Task directions
Recast the entries below as a Markdown table with the columns Row and Line, numbering each line in order and leaving out blank lines and the pictures.

Information
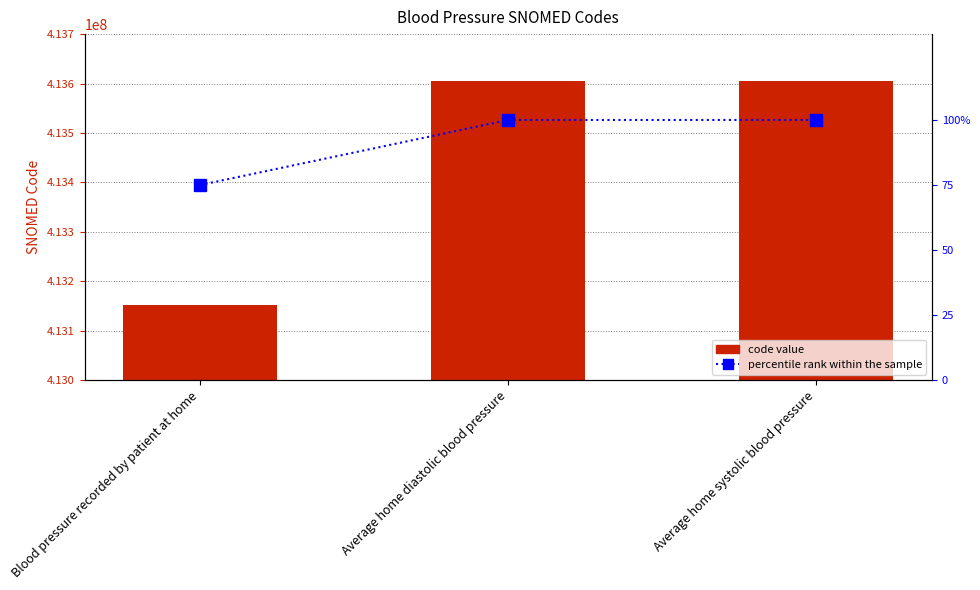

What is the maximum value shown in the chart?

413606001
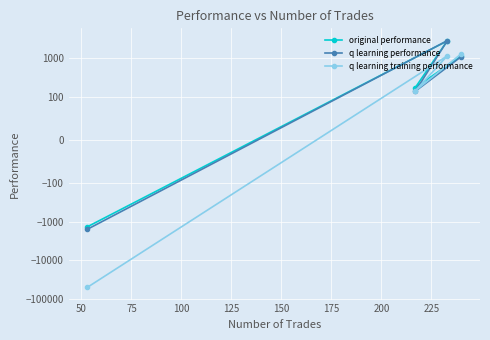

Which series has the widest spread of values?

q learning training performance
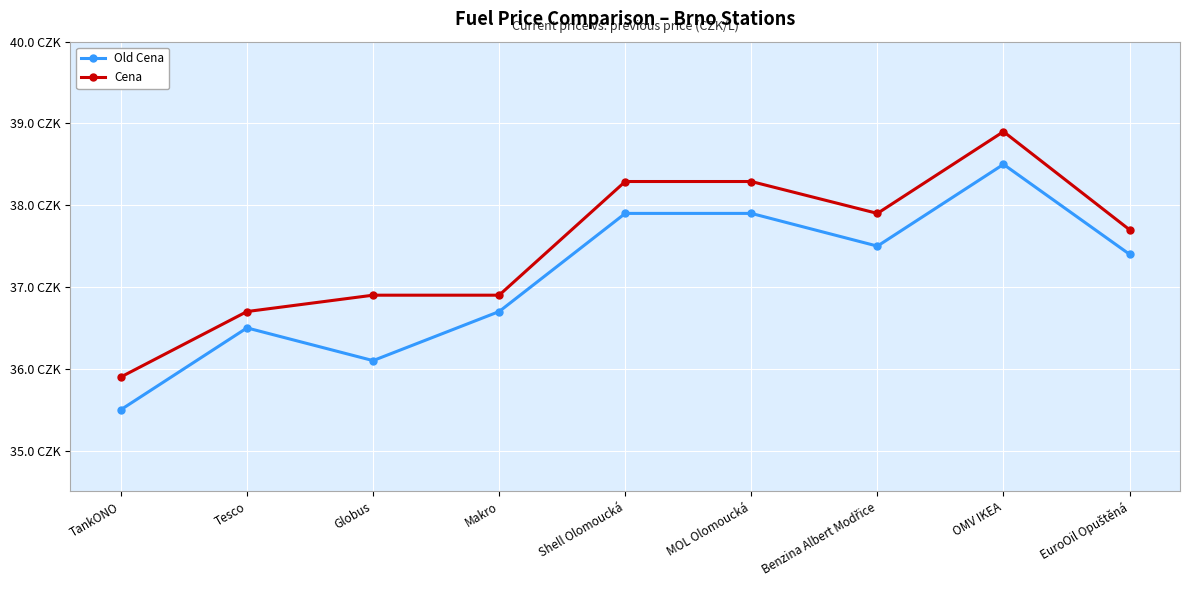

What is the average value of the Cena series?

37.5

Exercise output
| Row | Line |
|---|---|
| 1 | What is the maximum value shown in the chart? |
| 2 | 413606001 |
| 3 | Which series has the widest spread of values? |
| 4 | q learning training performance |
| 5 | What is the average value of the Cena series? |
| 6 | 37.5 |